■ Source passage
╭──

Piecatcher · 14/01/2019 19:56

purpleelk if it was a genuine joke then why not apologise? The door is open for them to talk whenever they want.

OP posts:
Piecatcher · 14/01/2019 19:59

Thanks deafly I agree that makes a lot of sense Smile

OP posts:
Cauliflowersqueeze · 14/01/2019 20:02

They see apologising or coming back to you to talk as them lowering themselves and being submissive. Their pride is too great for that. You decide what you want to do and move ahead and do it. Don’t just “wait” for them because they won’t give in.

HeathRobinson · 14/01/2019 20:04

'I can understand the hurt but why does everyone expect a part of their parents will. Greed all the way.'

I think it's perfectly normal to pass on what you've got to your children.
Plus, unless you're completely self-made, you're passing on family money - what you inherited from your parents and what they inherited from theirs...

DistanceCall · 14/01/2019 20:07

"I can understand the hurt but why does everyone expect a part of their parents will."

Because if you leave everything to one of your children and nothing to the other one (or more to one and less to the other), you're saying something very clearly about how you value your children.

Unless one of your children becomes a murderer or an abuser or a rapist or something like that, I really can't see why anyone would not distribute their inheritance equally among their children. Nobody asks to be born.

╰──

■ Exercise aim
Please continue the forum thread above about parents' wills and inheritance, picking up right after its last post.

■ Provided data
╭──

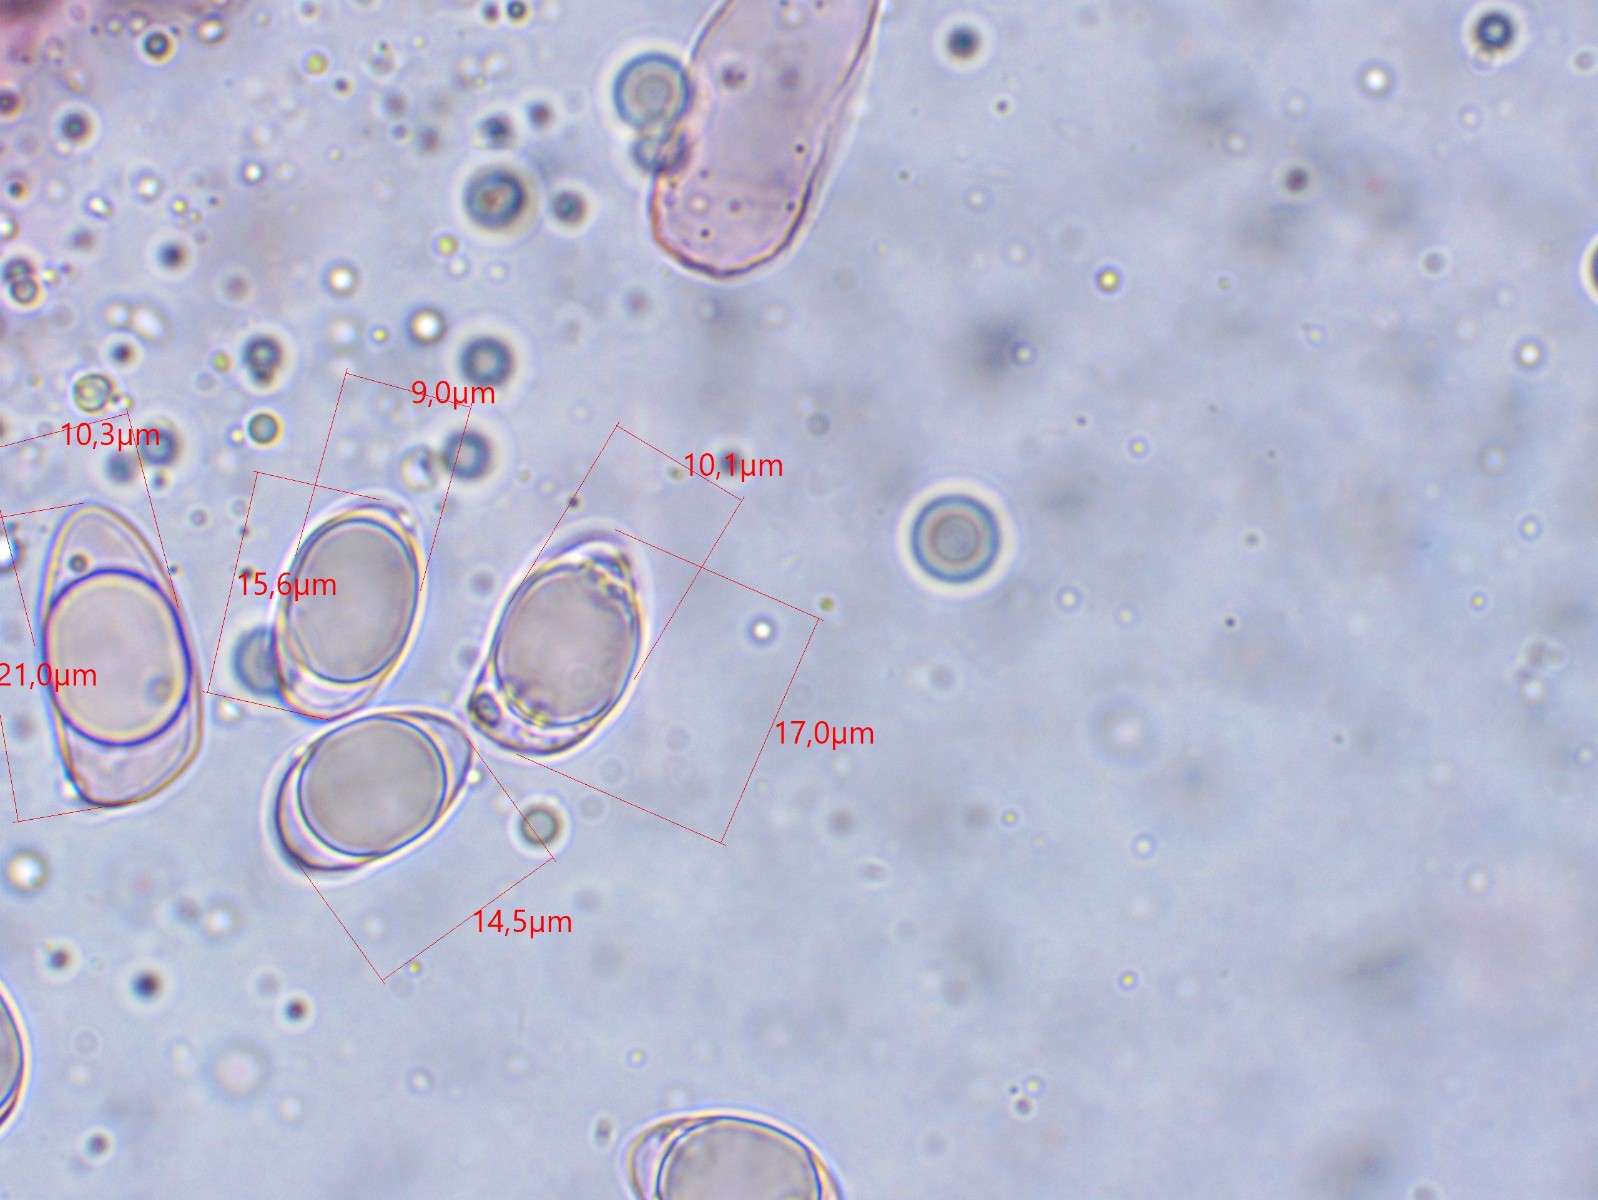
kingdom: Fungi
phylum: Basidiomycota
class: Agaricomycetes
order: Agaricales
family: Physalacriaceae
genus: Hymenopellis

╰──
╭──

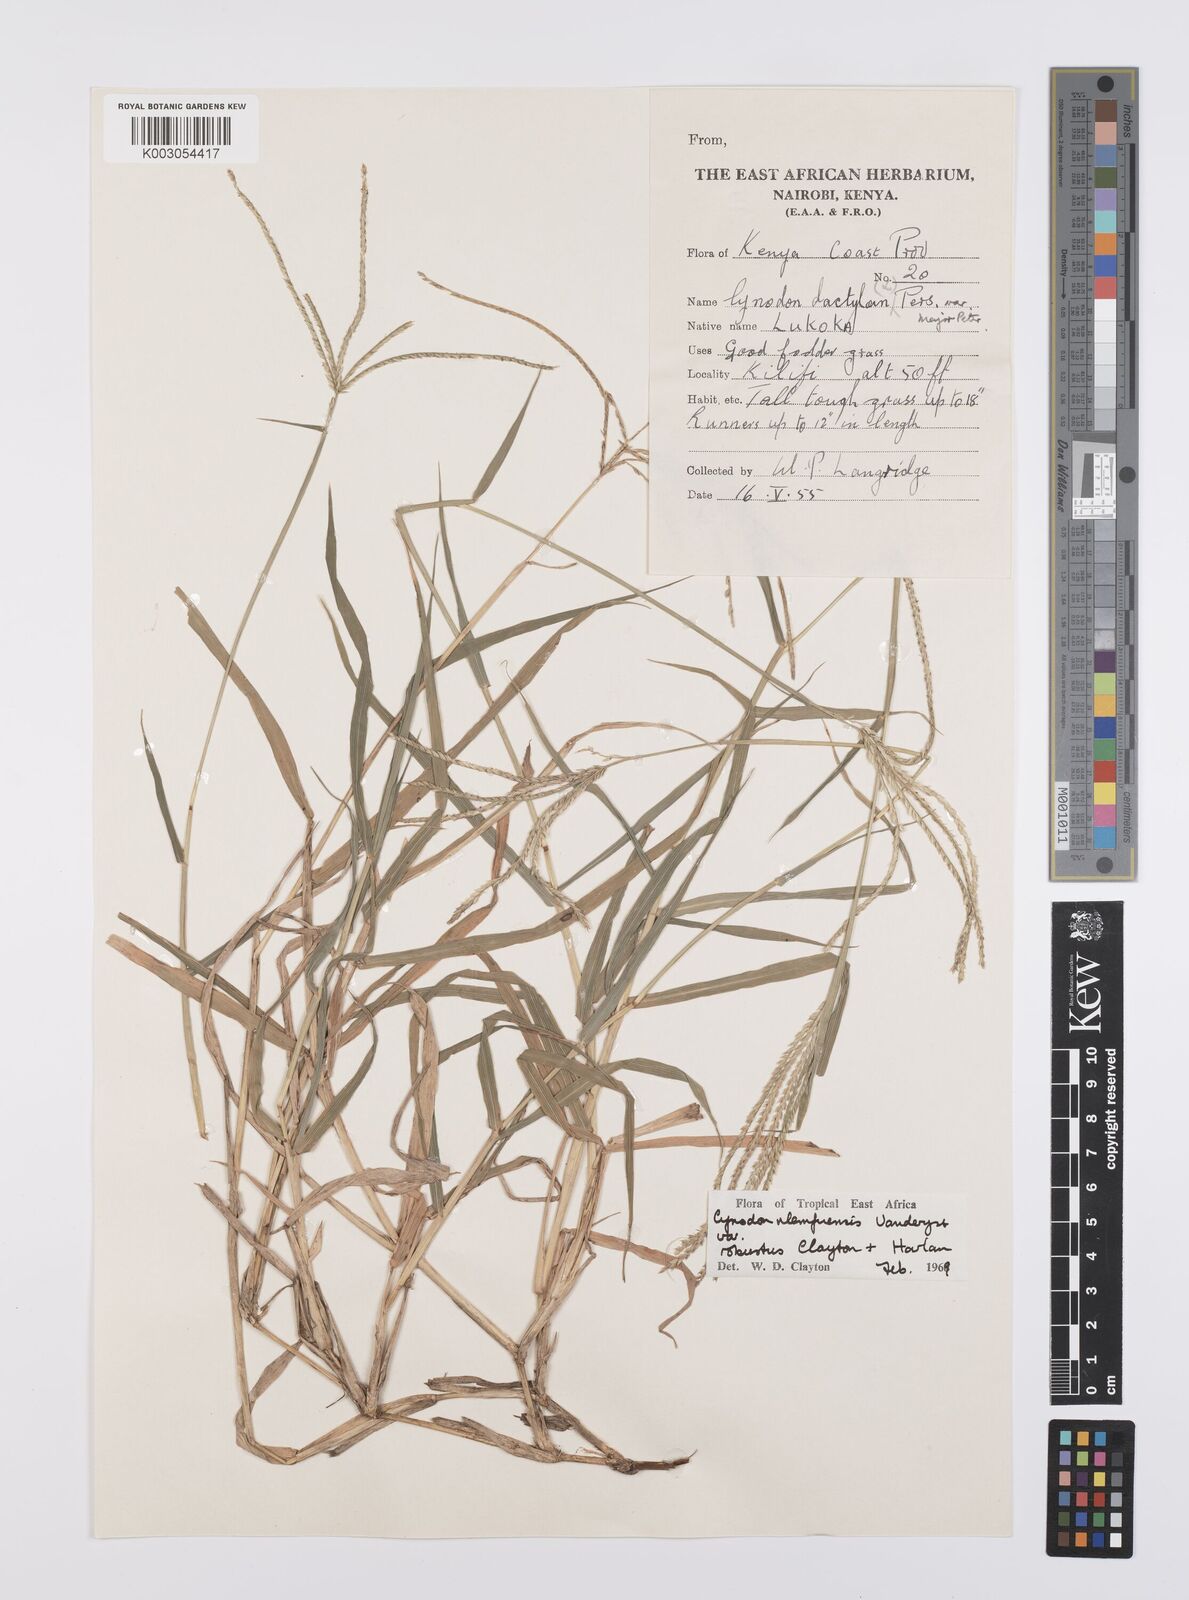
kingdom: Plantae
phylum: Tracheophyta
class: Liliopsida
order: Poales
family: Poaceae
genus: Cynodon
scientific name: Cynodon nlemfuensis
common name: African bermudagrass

╰──

■ Response for this exercise
Laine21 · 14/01/2019 20:09

These days a lot of inheritance ends up paying expensive care costs, my aunt, all of her money is gone, her house has now been sold for care costs, her two sisters thought they would be the only ones inheriting, and had taken pleasure in telling my mum that her husband, their brother had been cut out of the will as he didn't see his older sister, well karma is a bitch, because these two bitches will get a very very tiny portion of what they had thought was coming their way. My neighbour went into dementia care last year, her savings have gone and her house sold the week before Christmas. So if your mum ends up in a care home in the future or needs carers at home, her money will be eaten up by costs, so don't shed any tears just yet.

MortyVicar · 14/01/2019 20:17

If you possibly can, keep up the NC. If that's her idea of a joke, I wouldn't at all put it past her to repeat the trick in another few months.

And I don't even buy that it was a joke. I suspect she wants to reel you back in, get you engaging with her, just so that she can do it again.

I wouldn't give her that power. You'd always have it hanging over you that she might.

Smallhorse · 14/01/2019 20:22

I cannot believe people who do not know you or your parents are telling you to go NC !

AFistfulofDolores1 · 14/01/2019 20:28

This is abuse. It won't change, because your parents won't change.

The good news is that you get to choose what to do based on this.

JesusInTheCabbageVan · 14/01/2019 20:37

Why does everyone expect a part of their parents' will. Greed all the way.

Quite surprised at the number of people who are completely incapable of grasping that it's about the incredibly hurtful gesture, NOT the money, despite the OP spelling that out repeatedly in plain English.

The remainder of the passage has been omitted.